━━━ PROVIDED RECORDS
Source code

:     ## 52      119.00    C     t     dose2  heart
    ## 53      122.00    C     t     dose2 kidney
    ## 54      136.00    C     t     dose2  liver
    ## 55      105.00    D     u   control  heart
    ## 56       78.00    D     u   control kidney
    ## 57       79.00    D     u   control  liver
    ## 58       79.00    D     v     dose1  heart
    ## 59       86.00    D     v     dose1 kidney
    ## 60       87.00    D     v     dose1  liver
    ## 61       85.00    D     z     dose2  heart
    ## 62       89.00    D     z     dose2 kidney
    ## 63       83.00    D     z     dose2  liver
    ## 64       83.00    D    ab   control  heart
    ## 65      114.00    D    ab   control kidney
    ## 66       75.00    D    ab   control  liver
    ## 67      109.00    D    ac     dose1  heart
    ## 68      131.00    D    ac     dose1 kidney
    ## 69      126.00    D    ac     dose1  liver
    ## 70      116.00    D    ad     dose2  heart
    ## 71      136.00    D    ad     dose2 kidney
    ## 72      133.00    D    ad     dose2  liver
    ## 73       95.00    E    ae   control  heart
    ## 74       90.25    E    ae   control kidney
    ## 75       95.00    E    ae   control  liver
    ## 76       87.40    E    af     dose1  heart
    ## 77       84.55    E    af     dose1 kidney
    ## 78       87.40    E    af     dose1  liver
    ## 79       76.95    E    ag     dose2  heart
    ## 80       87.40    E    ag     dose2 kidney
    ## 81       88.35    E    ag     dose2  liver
━━━━━━
— WHAT YOU SHOULD DO —
Only an exact retyping of the full data will do.

— WRITTEN RESPONSE —
Source code

:     ## 52      119.00    C     t     dose2  heart
    ## 53      122.00    C     t     dose2 kidney
    ## 54      136.00    C     t     dose2  liver
    ## 55      105.00    D     u   control  heart
    ## 56       78.00    D     u   control kidney
    ## 57       79.00    D     u   control  liver
    ## 58       79.00    D     v     dose1  heart
    ## 59       86.00    D     v     dose1 kidney
    ## 60       87.00    D     v     dose1  liver
    ## 61       85.00    D     z     dose2  heart
    ## 62       89.00    D     z     dose2 kidney
    ## 63       83.00    D     z     dose2  liver
    ## 64       83.00    D    ab   control  heart
    ## 65      114.00    D    ab   control kidney
    ## 66       75.00    D    ab   control  liver
    ## 67      109.00    D    ac     dose1  heart
    ## 68      131.00    D    ac     dose1 kidney
    ## 69      126.00    D    ac     dose1  liver
    ## 70      116.00    D    ad     dose2  heart
    ## 71      136.00    D    ad     dose2 kidney
    ## 72      133.00    D    ad     dose2  liver
    ## 73       95.00    E    ae   control  heart
    ## 74       90.25    E    ae   control kidney
    ## 75       95.00    E    ae   control  liver
    ## 76       87.40    E    af     dose1  heart
    ## 77       84.55    E    af     dose1 kidney
    ## 78       87.40    E    af     dose1  liver
    ## 79       76.95    E    ag     dose2  heart
    ## 80       87.40    E    ag     dose2 kidney
    ## 81       88.35    E    ag     dose2  liver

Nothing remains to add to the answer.